In the entries below, find the line with "欢迎来到 Tech +" and the line with "你还能指望什么你可能会交叉销"; give again those lines and every line between them, exactly.

Pictures paired with source code:
----------
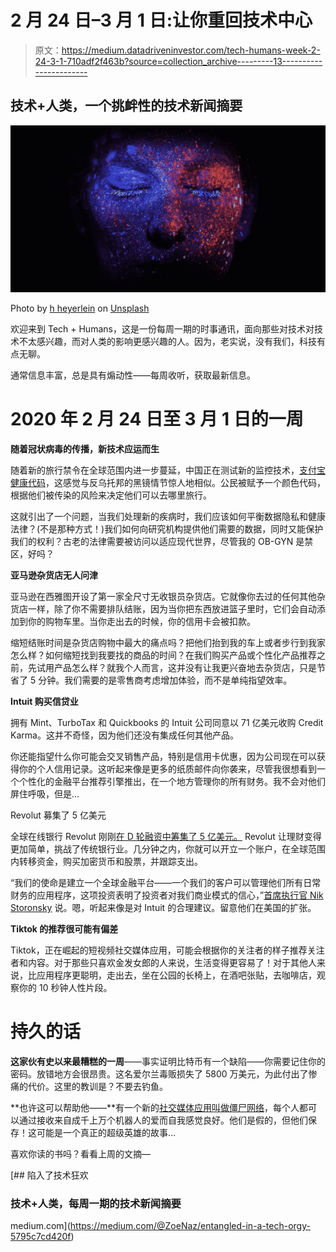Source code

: # 2 月 24 日–3 月 1 日:让你重回技术中心

> 原文：<https://medium.datadriveninvestor.com/tech-humans-week-2-24-3-1-710adf2f463b?source=collection_archive---------13----------------------->

## 技术+人类，一个挑衅性的技术新闻摘要

![](img/dbc40f7731e86207c4e22497798a8ac6.png)

Photo by [h heyerlein](https://unsplash.com/@heyerlein?utm_source=unsplash&utm_medium=referral&utm_content=creditCopyText) on [Unsplash](https://unsplash.com/s/photos/human?utm_source=unsplash&utm_medium=referral&utm_content=creditCopyText)

欢迎来到 Tech + Humans，这是一份每周一期的时事通讯，面向那些对技术对技术不太感兴趣，而对人类的影响更感兴趣的人。因为，老实说，没有我们，科技有点无聊。

通常信息丰富，总是具有煽动性——每周收听，获取最新信息。

# 2020 年 2 月 24 日至 3 月 1 日的一周

**随着冠状病毒的传播，新技术应运而生**

随着新的旅行禁令在全球范围内进一步蔓延，中国正在测试新的监控技术，[支付宝健康代码](https://www.nytimes.com/2020/03/01/business/china-coronavirus-surveillance.html?action=click&module=Top%20Stories&pgtype=Homepage)，这感觉与反乌托邦的黑镜情节惊人地相似。公民被赋予一个颜色代码，根据他们被传染的风险来决定他们可以去哪里旅行。

这就引出了一个问题，当我们处理新的疾病时，我们应该如何平衡数据隐私和健康法律？(不是那种方式！)我们如何向研究机构提供他们需要的数据，同时又能保护我们的权利？古老的法律需要被访问以适应现代世界，尽管我的 OB-GYN 是禁区，好吗？

**亚马逊杂货店无人问津**

亚马逊在西雅图开设了第一家全尺寸无收银员杂货店。它就像你去过的任何其他杂货店一样，除了你不需要排队结账，因为当你把东西放进篮子里时，它们会自动添加到你的购物车里。当你走出去的时候，你的信用卡会被扣款。

缩短结账时间是杂货店购物中最大的痛点吗？把他们抬到我的车上或者步行到我家怎么样？如何缩短找到我要找的商品的时间？在我们购买产品或个性化产品推荐之前，先试用产品怎么样？就我个人而言，这并没有让我更兴奋地去杂货店，只是节省了 5 分钟。我们需要的是零售商考虑增加体验，而不是单纯指望效率。

**Intuit 购买信贷业**

拥有 Mint、TurboTax 和 Quickbooks 的 Intuit 公司同意以 71 亿美元收购 Credit Karma。这并不奇怪，因为他们还没有集成任何其他产品。

你还能指望什么你可能会交叉销售产品，特别是信用卡优惠，因为公司现在可以获得你的个人信用记录。这听起来像是更多的纸质邮件向你袭来，尽管我很想看到一个个性化的金融平台推荐引擎推出，在一个地方管理你的所有财务。我不会对他们屏住呼吸，但是…

Revolut 募集了 5 亿美元

全球在线银行 Revolut 刚刚[在 D 轮融资中筹集了 5 亿美元。](https://techcrunch.com/2020/02/24/revolut-raises-500-million-at-5-5-billion-valuation/) Revolut 让理财变得更加简单，挑战了传统银行业。几分钟之内，你就可以开立一个账户，在全球范围内转移资金，购买加密货币和股票，并跟踪支出。

“我们的使命是建立一个全球金融平台——一个我们的客户可以管理他们所有日常财务的应用程序，这项投资表明了投资者对我们商业模式的信心，”[首席执行官 Nik Storonsky](https://techcrunch.com/2020/02/24/revolut-raises-500-million-at-5-5-billion-valuation/) 说。嗯，听起来像是对 Intuit 的合理建议。留意他们在美国的扩张。

**Tiktok 的推荐很可能有偏差**

Tiktok，正在崛起的短视频社交媒体应用，可能会根据你的关注者的样子推荐关注者和内容。对于那些只喜欢金发女郎的人来说，生活变得更容易了！对于其他人来说，比应用程序更聪明，走出去，坐在公园的长椅上，在酒吧张贴，去咖啡店，观察你的 10 秒钟人性片段。

# **持久的话**

**这家伙有史以来最糟糕的一周**——事实证明比特币有一个缺陷——你需要记住你的密码。放错地方会很昂贵。这名爱尔兰毒贩损失了 5800 万美元，为此付出了惨痛的代价。这里的教训是？不要去钓鱼。

**也许这可以帮助他——**有一个新的[社交媒体应用叫做僵尸网络](https://www.wired.com/story/botnet-social-network-where-everyones-influencer/#intcid=recommendations_default-popular_f2866145-a34b-4a14-84f3-00f082e8d505_popular4-1)，每个人都可以通过接收来自成千上万个机器人的爱而自我感觉良好。他们是假的，但他们保存！这可能是一个真正的超级英雄的故事…

喜欢你读的书吗？看看上周的文摘—

[](https://medium.com/@ZoeNaz/entangled-in-a-tech-orgy-5795c7cd420f) [## 陷入了技术狂欢

### 技术+人类，每周一期的技术新闻摘要

medium.com](https://medium.com/@ZoeNaz/entangled-in-a-tech-orgy-5795c7cd420f)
----------
Solution for this task
欢迎来到 Tech + Humans，这是一份每周一期的时事通讯，面向那些对技术对技术不太感兴趣，而对人类的影响更感兴趣的人。因为，老实说，没有我们，科技有点无聊。

通常信息丰富，总是具有煽动性——每周收听，获取最新信息。

# 2020 年 2 月 24 日至 3 月 1 日的一周

**随着冠状病毒的传播，新技术应运而生**

随着新的旅行禁令在全球范围内进一步蔓延，中国正在测试新的监控技术，[支付宝健康代码](https://www.nytimes.com/2020/03/01/business/china-coronavirus-surveillance.html?action=click&module=Top%20Stories&pgtype=Homepage)，这感觉与反乌托邦的黑镜情节惊人地相似。公民被赋予一个颜色代码，根据他们被传染的风险来决定他们可以去哪里旅行。

这就引出了一个问题，当我们处理新的疾病时，我们应该如何平衡数据隐私和健康法律？(不是那种方式！)我们如何向研究机构提供他们需要的数据，同时又能保护我们的权利？古老的法律需要被访问以适应现代世界，尽管我的 OB-GYN 是禁区，好吗？

**亚马逊杂货店无人问津**

亚马逊在西雅图开设了第一家全尺寸无收银员杂货店。它就像你去过的任何其他杂货店一样，除了你不需要排队结账，因为当你把东西放进篮子里时，它们会自动添加到你的购物车里。当你走出去的时候，你的信用卡会被扣款。

缩短结账时间是杂货店购物中最大的痛点吗？把他们抬到我的车上或者步行到我家怎么样？如何缩短找到我要找的商品的时间？在我们购买产品或个性化产品推荐之前，先试用产品怎么样？就我个人而言，这并没有让我更兴奋地去杂货店，只是节省了 5 分钟。我们需要的是零售商考虑增加体验，而不是单纯指望效率。

**Intuit 购买信贷业**

拥有 Mint、TurboTax 和 Quickbooks 的 Intuit 公司同意以 71 亿美元收购 Credit Karma。这并不奇怪，因为他们还没有集成任何其他产品。

你还能指望什么你可能会交叉销售产品，特别是信用卡优惠，因为公司现在可以获得你的个人信用记录。这听起来像是更多的纸质邮件向你袭来，尽管我很想看到一个个性化的金融平台推荐引擎推出，在一个地方管理你的所有财务。我不会对他们屏住呼吸，但是…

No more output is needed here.